▶ Extracted data entries
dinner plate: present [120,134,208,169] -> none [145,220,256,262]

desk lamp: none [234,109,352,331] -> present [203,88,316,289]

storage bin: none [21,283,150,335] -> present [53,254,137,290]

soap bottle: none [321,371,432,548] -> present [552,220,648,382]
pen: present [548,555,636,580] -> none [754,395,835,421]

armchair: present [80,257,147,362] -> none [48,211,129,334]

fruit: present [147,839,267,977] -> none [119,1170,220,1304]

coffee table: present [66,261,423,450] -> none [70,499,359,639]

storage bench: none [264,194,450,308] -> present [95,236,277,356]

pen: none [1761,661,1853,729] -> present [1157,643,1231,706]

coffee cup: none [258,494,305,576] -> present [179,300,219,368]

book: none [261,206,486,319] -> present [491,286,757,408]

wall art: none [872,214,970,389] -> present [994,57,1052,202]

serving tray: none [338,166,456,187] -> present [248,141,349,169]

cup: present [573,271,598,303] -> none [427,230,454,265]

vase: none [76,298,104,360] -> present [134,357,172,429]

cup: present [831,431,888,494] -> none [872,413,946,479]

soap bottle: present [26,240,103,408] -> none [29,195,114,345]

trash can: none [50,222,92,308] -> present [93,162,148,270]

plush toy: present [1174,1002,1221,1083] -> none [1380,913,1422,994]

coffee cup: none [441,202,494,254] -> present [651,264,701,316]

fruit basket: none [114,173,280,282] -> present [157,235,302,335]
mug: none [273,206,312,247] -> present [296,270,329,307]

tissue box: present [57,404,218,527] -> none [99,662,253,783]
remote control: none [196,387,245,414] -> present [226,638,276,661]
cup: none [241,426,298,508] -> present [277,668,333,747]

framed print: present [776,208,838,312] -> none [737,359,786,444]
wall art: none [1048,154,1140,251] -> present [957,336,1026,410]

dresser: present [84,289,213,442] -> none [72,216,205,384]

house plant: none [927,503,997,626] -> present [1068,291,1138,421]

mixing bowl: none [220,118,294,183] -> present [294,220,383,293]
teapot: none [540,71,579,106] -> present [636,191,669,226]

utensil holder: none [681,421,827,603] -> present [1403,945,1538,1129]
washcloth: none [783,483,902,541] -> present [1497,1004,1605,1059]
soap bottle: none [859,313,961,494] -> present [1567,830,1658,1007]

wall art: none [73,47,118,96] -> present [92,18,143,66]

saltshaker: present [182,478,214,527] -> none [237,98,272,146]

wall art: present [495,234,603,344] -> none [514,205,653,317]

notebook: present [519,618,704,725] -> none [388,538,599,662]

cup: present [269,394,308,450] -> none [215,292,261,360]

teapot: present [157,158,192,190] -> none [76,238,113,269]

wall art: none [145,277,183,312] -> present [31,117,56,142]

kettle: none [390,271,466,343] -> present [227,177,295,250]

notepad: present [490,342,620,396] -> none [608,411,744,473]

▶ Exercise aim
Look through the entries above and quote exactly the lines from the line with "fruit basket: none" to the line with "wall art: none [1048,154,1140,251]", counting both of those lines.

▶ The completed task
fruit basket: none [114,173,280,282] -> present [157,235,302,335]
mug: none [273,206,312,247] -> present [296,270,329,307]

tissue box: present [57,404,218,527] -> none [99,662,253,783]
remote control: none [196,387,245,414] -> present [226,638,276,661]
cup: none [241,426,298,508] -> present [277,668,333,747]

framed print: present [776,208,838,312] -> none [737,359,786,444]
wall art: none [1048,154,1140,251] -> present [957,336,1026,410]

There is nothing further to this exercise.